Los hubo oportunistas, como aquel que reclamaba informar el octanaje y el grado al cual pertenece el producto que se despacha en las bocas de expendio. Tenía que ver con la decisión de YPF de recortar la calidad de la nafta súper para aliviar el abastecimiento pero, aunque fue muy difundido, tampoco tuvo el respaldo de sus pares.
El que quizás concitó más la atención de los estacioneros fue el impulsado por el neuquino José Brillo, que propuso un nuevo “Régimen de Comercialización de Combustibles líquidos y gaseosos”, comprendiendo los derivados del petróleo y del gas natural en todo el territorio de la República Argentina”. El proyecto fue consensuado con las cámaras empresarias del sector, que esperaban lograr aprobación, especialmente por plantearse de manera contemporánea a la nacionalización de YPF.
Las expectativas se fueron diluyendo de a poco al punto de que hoy todo parece indicar que la iniciativa va camino a un punto muerto.
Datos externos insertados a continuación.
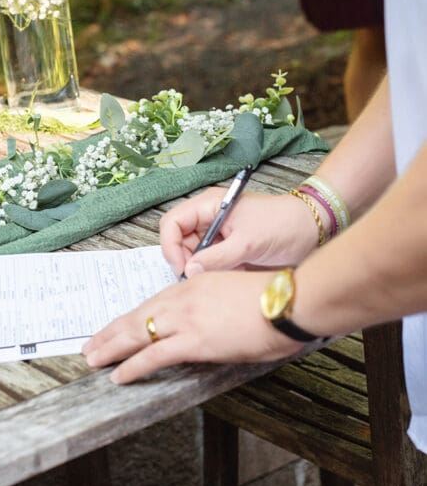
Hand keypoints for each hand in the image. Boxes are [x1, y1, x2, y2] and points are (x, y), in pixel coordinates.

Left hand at [82, 269, 302, 383]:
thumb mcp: (235, 294)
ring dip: (111, 349)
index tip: (116, 327)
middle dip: (110, 332)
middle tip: (91, 345)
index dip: (131, 318)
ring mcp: (185, 319)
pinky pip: (154, 355)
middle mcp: (183, 298)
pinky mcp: (193, 341)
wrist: (288, 301)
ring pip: (137, 334)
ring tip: (93, 360)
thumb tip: (210, 325)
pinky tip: (119, 375)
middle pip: (136, 316)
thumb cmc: (273, 300)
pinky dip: (133, 366)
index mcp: (194, 284)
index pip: (152, 304)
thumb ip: (215, 307)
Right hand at [160, 189, 320, 277]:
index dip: (170, 246)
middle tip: (196, 280)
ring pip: (193, 256)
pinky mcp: (229, 251)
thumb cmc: (284, 225)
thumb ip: (216, 257)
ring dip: (200, 270)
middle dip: (184, 261)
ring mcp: (219, 236)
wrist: (314, 230)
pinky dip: (213, 275)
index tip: (181, 268)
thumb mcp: (248, 242)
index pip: (172, 223)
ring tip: (216, 279)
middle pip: (179, 241)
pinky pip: (210, 265)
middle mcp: (210, 220)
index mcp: (209, 206)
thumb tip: (189, 271)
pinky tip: (225, 280)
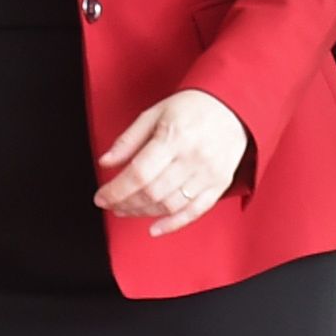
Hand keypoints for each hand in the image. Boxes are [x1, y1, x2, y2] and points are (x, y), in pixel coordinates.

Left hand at [95, 88, 249, 235]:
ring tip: (127, 210)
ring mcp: (209, 173)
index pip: (138, 174)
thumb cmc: (192, 108)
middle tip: (111, 204)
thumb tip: (106, 162)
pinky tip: (155, 228)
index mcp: (174, 138)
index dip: (116, 190)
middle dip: (125, 203)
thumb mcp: (154, 114)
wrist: (234, 106)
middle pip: (152, 193)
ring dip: (143, 212)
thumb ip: (128, 140)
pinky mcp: (220, 183)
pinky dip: (174, 224)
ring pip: (170, 204)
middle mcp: (193, 158)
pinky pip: (196, 211)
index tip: (101, 197)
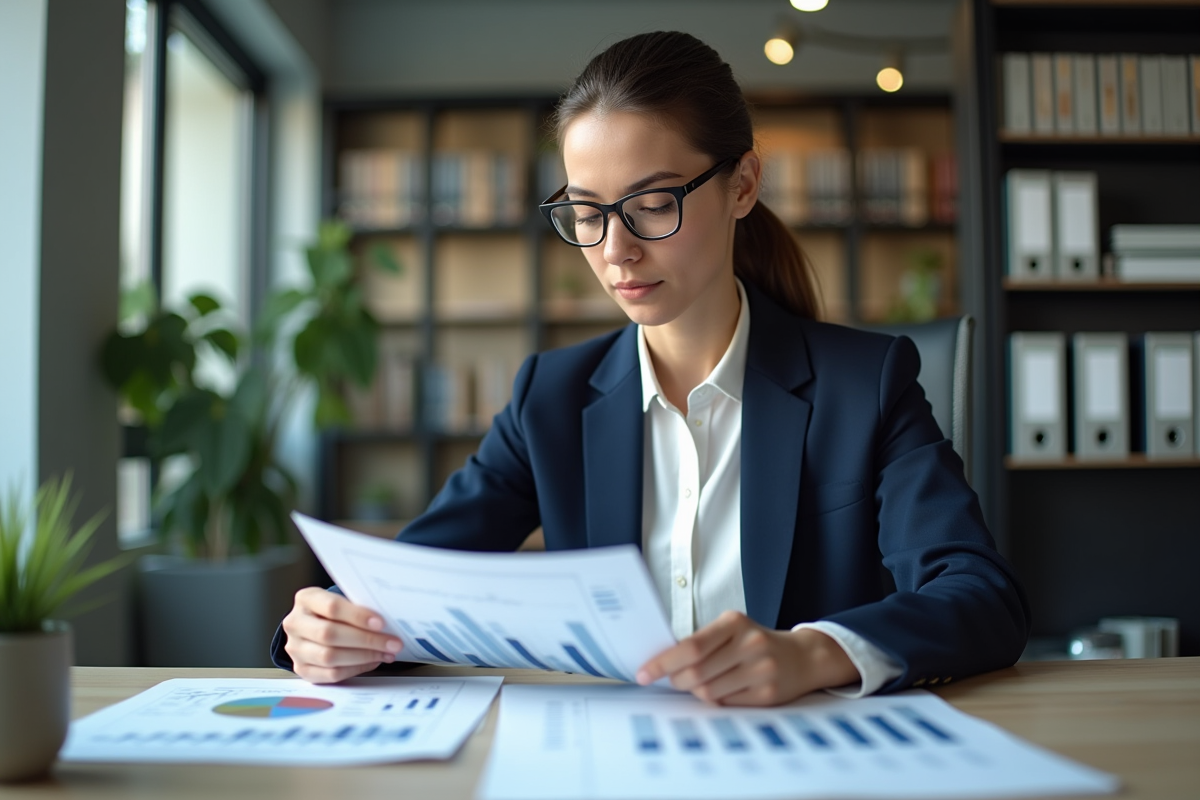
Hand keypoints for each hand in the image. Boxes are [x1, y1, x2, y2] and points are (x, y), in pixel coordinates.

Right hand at [282, 587, 403, 683]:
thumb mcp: (343, 599)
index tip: (381, 623)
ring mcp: (296, 648)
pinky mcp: (302, 669)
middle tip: (392, 642)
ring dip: (364, 656)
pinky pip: (331, 674)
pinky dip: (356, 668)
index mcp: (305, 599)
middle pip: (330, 634)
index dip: (358, 616)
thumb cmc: (335, 611)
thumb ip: (358, 606)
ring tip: (386, 652)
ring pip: (330, 656)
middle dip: (366, 640)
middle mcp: (295, 623)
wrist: (314, 624)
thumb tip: (389, 621)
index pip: (331, 607)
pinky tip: (372, 661)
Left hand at [635, 611, 858, 705]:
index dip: (662, 662)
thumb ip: (702, 643)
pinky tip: (722, 691)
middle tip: (674, 680)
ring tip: (701, 684)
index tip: (643, 673)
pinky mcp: (768, 694)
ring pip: (709, 691)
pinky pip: (726, 704)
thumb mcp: (731, 630)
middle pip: (696, 673)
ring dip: (696, 692)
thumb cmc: (756, 643)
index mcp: (734, 622)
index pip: (690, 646)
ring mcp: (761, 669)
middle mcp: (750, 643)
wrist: (802, 657)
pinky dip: (716, 701)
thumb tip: (662, 663)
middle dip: (677, 680)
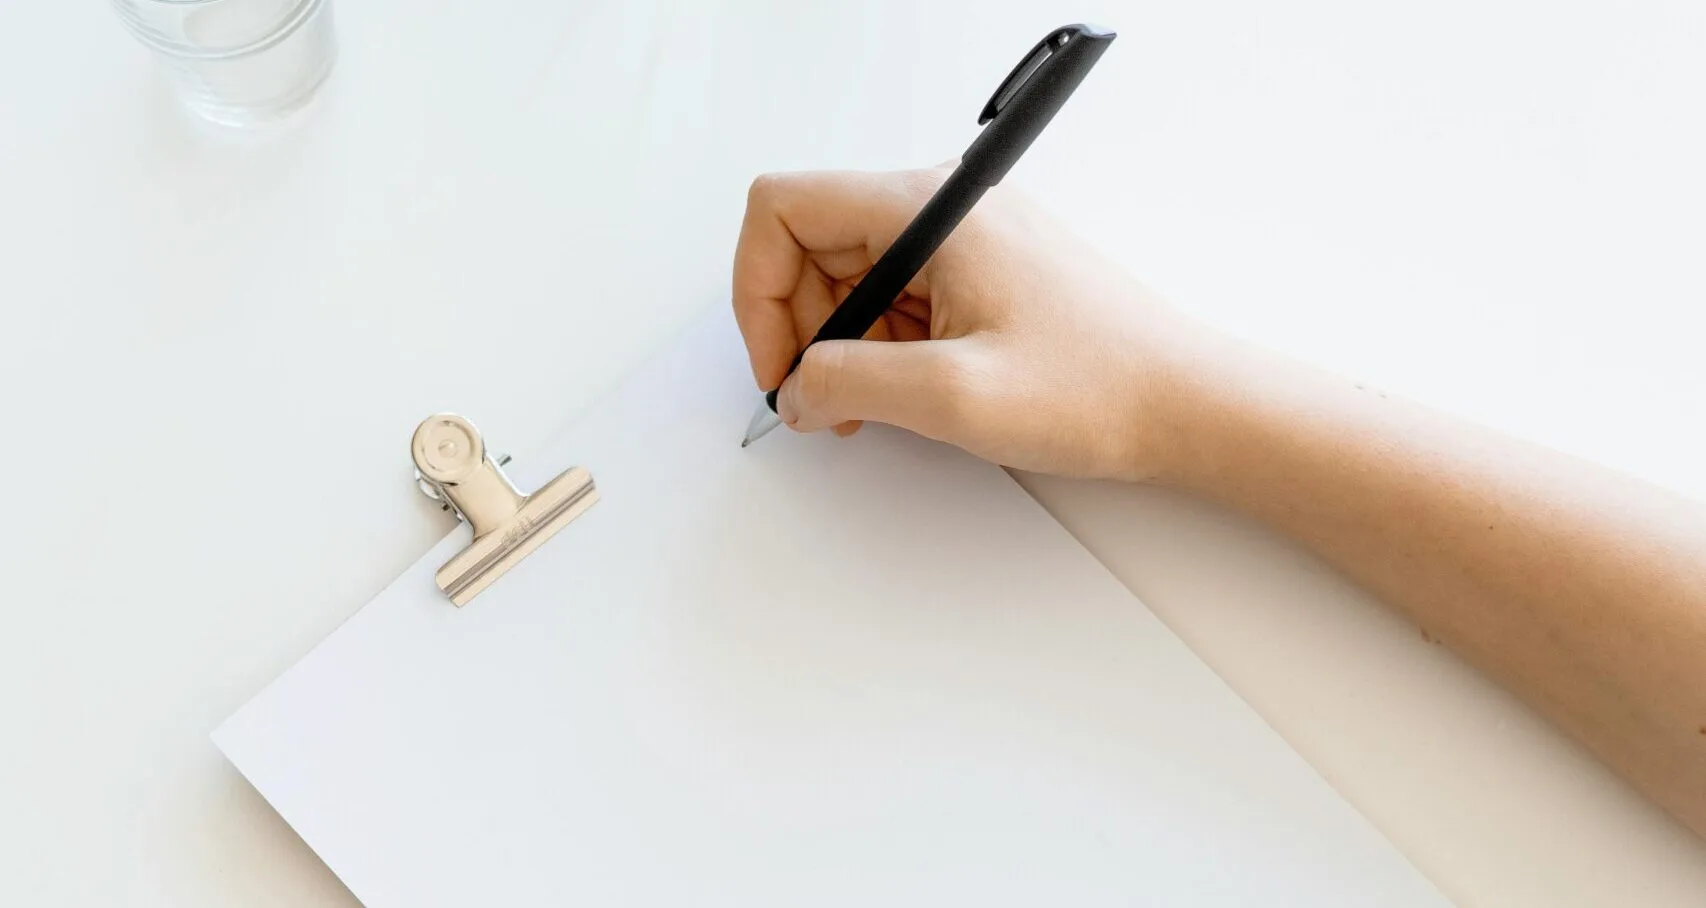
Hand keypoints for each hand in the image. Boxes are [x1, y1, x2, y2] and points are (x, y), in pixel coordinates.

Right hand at [732, 166, 1204, 480]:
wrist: (1187, 407)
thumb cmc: (1100, 387)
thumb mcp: (951, 396)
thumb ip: (848, 382)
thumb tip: (796, 387)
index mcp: (931, 209)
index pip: (785, 208)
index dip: (758, 289)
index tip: (780, 362)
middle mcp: (945, 208)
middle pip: (812, 245)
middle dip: (799, 328)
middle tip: (820, 399)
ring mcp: (965, 239)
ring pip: (851, 277)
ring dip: (841, 346)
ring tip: (872, 408)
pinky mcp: (982, 273)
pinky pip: (896, 298)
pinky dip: (881, 348)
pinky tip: (907, 394)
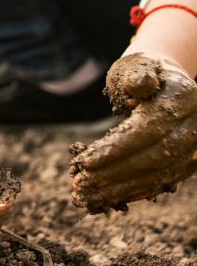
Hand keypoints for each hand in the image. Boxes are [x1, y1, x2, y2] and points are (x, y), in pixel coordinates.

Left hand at [71, 54, 196, 212]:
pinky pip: (162, 181)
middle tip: (79, 183)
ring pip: (159, 174)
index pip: (149, 129)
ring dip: (121, 188)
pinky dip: (134, 191)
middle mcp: (195, 123)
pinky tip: (107, 198)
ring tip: (87, 196)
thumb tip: (142, 85)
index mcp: (182, 96)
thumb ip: (136, 76)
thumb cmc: (139, 73)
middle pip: (155, 156)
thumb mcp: (135, 66)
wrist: (163, 83)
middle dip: (114, 173)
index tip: (84, 162)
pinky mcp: (187, 161)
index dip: (116, 148)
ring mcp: (194, 145)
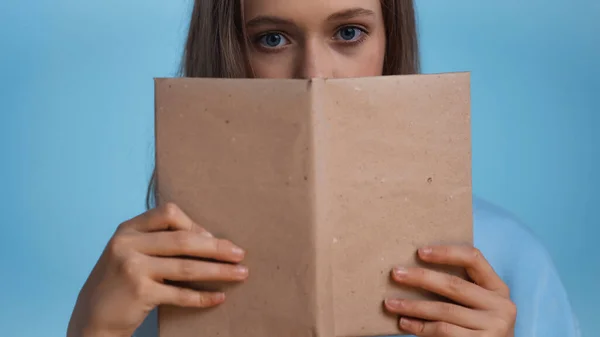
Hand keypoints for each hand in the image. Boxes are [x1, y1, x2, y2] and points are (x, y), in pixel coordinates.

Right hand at [67, 203, 247, 336]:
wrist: (91, 318)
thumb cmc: (119, 282)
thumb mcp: (130, 252)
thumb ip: (158, 240)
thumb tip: (209, 238)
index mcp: (128, 229)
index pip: (168, 213)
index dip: (195, 224)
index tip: (212, 238)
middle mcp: (127, 244)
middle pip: (183, 240)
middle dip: (217, 247)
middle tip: (240, 254)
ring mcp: (132, 268)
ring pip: (187, 267)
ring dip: (219, 272)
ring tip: (241, 274)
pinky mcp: (139, 293)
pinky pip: (180, 294)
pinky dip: (203, 297)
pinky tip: (219, 297)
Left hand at [384, 245, 515, 336]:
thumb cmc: (478, 328)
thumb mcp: (479, 305)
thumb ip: (462, 289)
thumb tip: (416, 270)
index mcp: (499, 289)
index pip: (474, 259)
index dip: (446, 252)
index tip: (420, 251)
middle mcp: (501, 306)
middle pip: (454, 284)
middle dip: (420, 277)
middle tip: (396, 273)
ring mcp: (493, 326)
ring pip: (444, 310)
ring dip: (412, 306)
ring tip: (390, 303)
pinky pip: (443, 330)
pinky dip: (420, 327)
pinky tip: (404, 323)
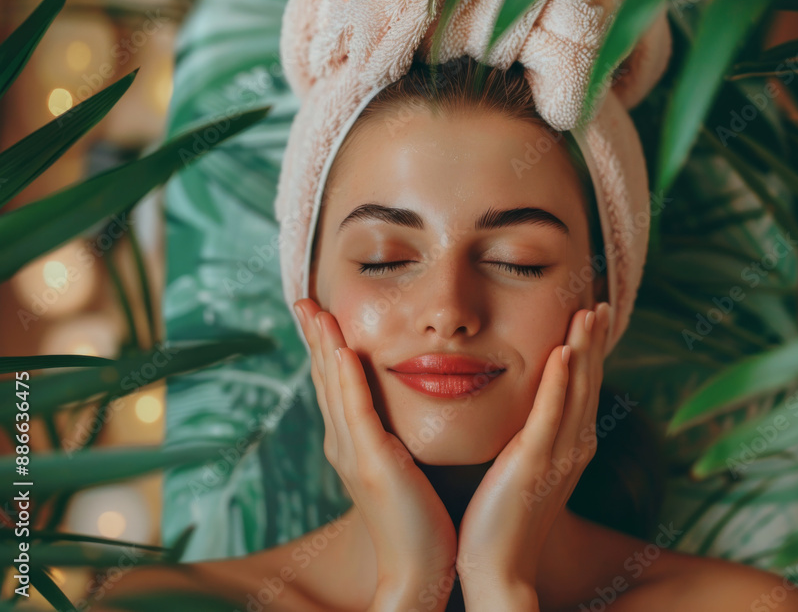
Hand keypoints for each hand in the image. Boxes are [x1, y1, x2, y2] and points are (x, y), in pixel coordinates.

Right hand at [294, 298, 457, 607]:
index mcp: (353, 446)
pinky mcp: (373, 463)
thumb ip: (396, 441)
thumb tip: (400, 418)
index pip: (337, 386)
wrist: (417, 570)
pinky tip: (344, 349)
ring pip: (335, 388)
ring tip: (316, 311)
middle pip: (326, 380)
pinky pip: (357, 412)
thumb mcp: (403, 469)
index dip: (326, 349)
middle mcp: (345, 446)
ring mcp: (354, 454)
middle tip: (304, 301)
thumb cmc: (420, 523)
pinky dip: (348, 378)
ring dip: (325, 346)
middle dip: (315, 338)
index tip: (321, 315)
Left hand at [455, 302, 611, 592]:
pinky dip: (560, 382)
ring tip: (588, 312)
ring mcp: (557, 456)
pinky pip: (551, 416)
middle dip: (594, 341)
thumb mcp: (521, 471)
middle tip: (599, 302)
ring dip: (584, 349)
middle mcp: (573, 448)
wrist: (497, 569)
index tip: (590, 316)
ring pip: (577, 391)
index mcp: (570, 448)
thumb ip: (528, 440)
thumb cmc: (500, 521)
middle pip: (588, 383)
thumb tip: (522, 416)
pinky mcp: (534, 464)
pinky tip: (563, 352)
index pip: (583, 389)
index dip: (590, 352)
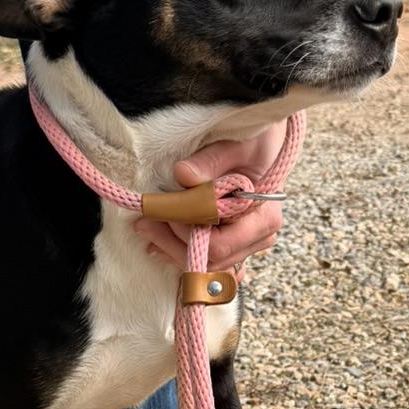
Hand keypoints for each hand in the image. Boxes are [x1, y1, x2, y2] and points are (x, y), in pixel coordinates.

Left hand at [133, 122, 287, 270]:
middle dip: (172, 243)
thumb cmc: (255, 142)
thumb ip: (212, 160)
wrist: (264, 144)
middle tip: (143, 222)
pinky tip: (160, 244)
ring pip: (205, 267)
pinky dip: (181, 253)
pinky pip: (206, 263)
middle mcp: (259, 238)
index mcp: (263, 218)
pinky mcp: (233, 245)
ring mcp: (247, 245)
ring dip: (172, 249)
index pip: (219, 246)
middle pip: (210, 262)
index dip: (186, 233)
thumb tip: (184, 175)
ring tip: (147, 228)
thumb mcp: (237, 143)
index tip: (165, 211)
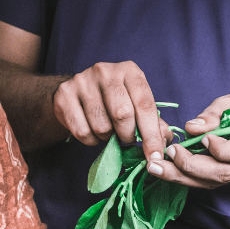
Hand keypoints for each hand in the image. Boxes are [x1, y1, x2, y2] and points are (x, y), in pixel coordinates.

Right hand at [53, 61, 172, 164]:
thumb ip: (153, 123)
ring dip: (107, 137)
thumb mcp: (135, 104)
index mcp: (130, 71)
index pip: (145, 105)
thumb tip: (164, 144)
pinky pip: (82, 131)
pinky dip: (91, 140)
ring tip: (107, 130)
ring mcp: (83, 81)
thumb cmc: (112, 100)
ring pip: (101, 126)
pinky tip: (92, 130)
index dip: (151, 135)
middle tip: (125, 138)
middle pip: (122, 115)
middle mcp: (106, 71)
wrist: (77, 92)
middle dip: (127, 135)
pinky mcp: (65, 95)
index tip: (155, 157)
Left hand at [160, 93, 229, 188]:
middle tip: (168, 154)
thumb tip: (191, 127)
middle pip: (222, 174)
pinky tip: (165, 170)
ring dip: (181, 176)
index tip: (204, 137)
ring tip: (156, 168)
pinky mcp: (227, 178)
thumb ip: (213, 115)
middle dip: (191, 166)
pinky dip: (184, 177)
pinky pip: (206, 182)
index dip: (221, 149)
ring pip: (211, 183)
Incluso se modificó en uno de sus puntos medulares para seducir al oficialismo –en la original descartaba la posibilidad de que las petroleras exploten comercialmente puntos de venta al público y en la posterior se aceptaba un 15 por ciento- y ni así consiguió apoyo.
Desde la Comisión legislativa destacan que la labor es “permanente” por el continuo ingreso de proyectos, pero admiten que las reuniones no son tan frecuentes como debieran. Las debe convocar la presidenta –la fueguina Rosana Bertone– y a juzgar por la periodicidad de las mismas lo hace bastante poco: la última fue el 16 de agosto y la anterior, cuatro meses antes.